■ Assigned task
Your copy should repeat each record below exactly and contain no images.
** Opening Data to use block **
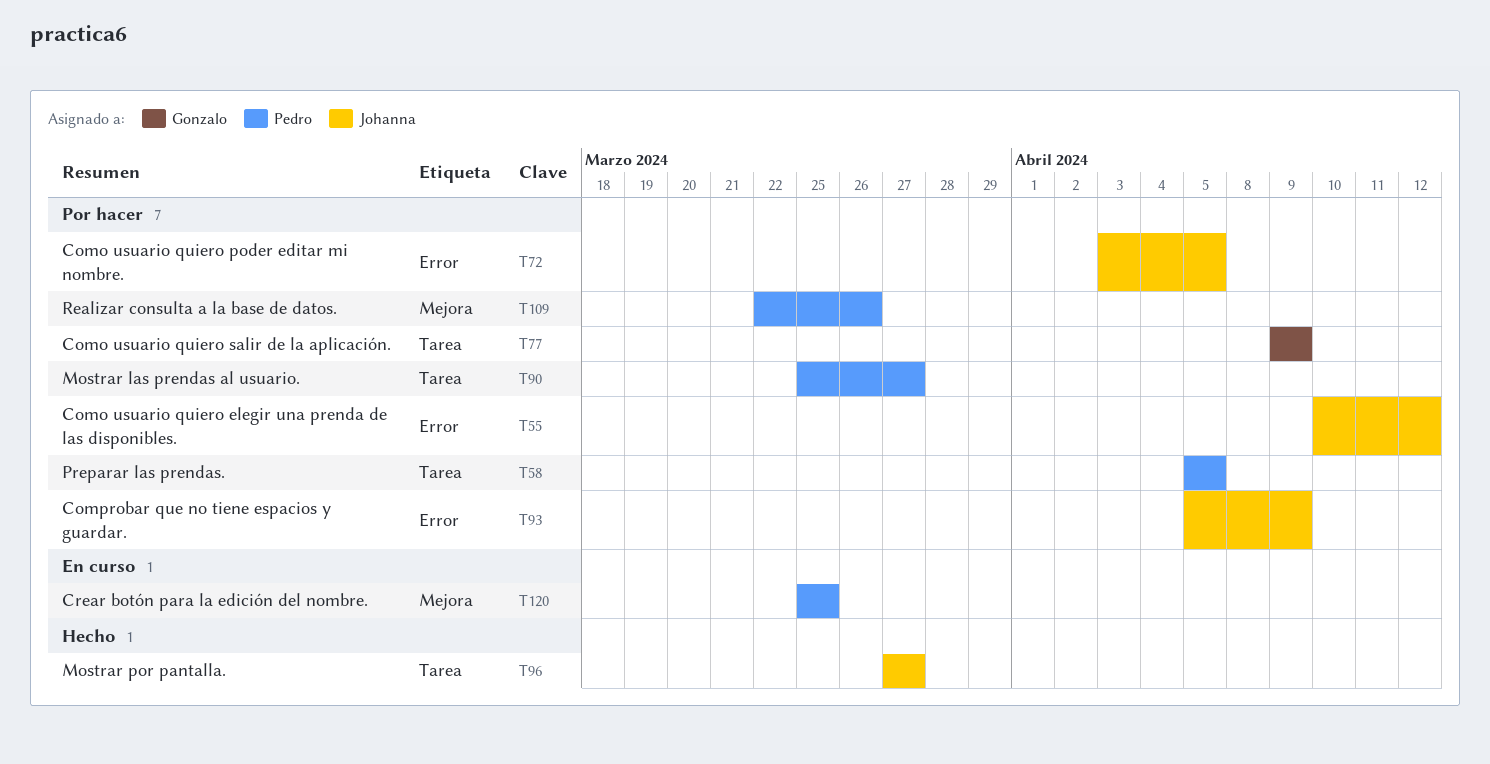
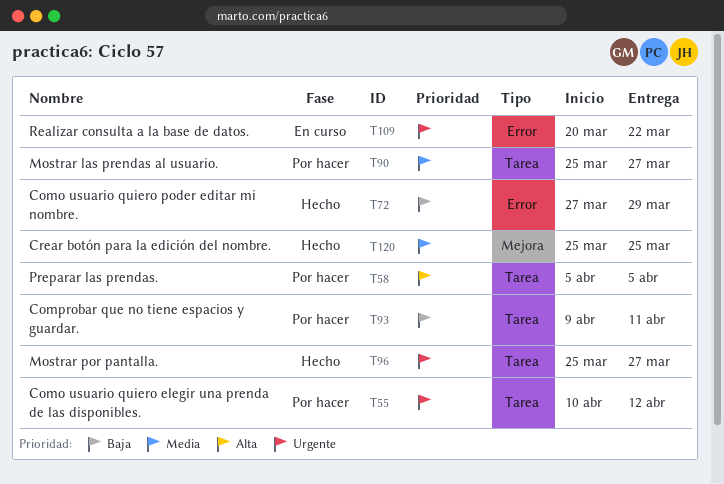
T55, label: Error -> Tarea
T72, status: Por hacer -> Hecho
T72, start: Apr 3 -> Mar 27
T72, due: Apr 5 -> Mar 29
T77: present -> none
T93, label: Error -> Tarea
T93, start: Apr 5 -> Apr 9
T93, due: Apr 9 -> Apr 11
T96, start: Mar 27 -> Mar 25
T109, status: Por hacer -> En curso
T109, label: Mejora -> Error
T109, start: Mar 22 -> Mar 20
T109, due: Mar 26 -> Mar 22
T120, status: En curso -> Hecho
** Closing Data to use block **
■ Solved exercise
T55, label: Error -> Tarea
T72, status: Por hacer -> Hecho
T72, start: Apr 3 -> Mar 27
T72, due: Apr 5 -> Mar 29
T77: present -> none
T93, label: Error -> Tarea
T93, start: Apr 5 -> Apr 9
T93, due: Apr 9 -> Apr 11
T96, start: Mar 27 -> Mar 25
T109, status: Por hacer -> En curso
T109, label: Mejora -> Error
T109, start: Mar 22 -> Mar 20
T109, due: Mar 26 -> Mar 22
T120, status: En curso -> Hecho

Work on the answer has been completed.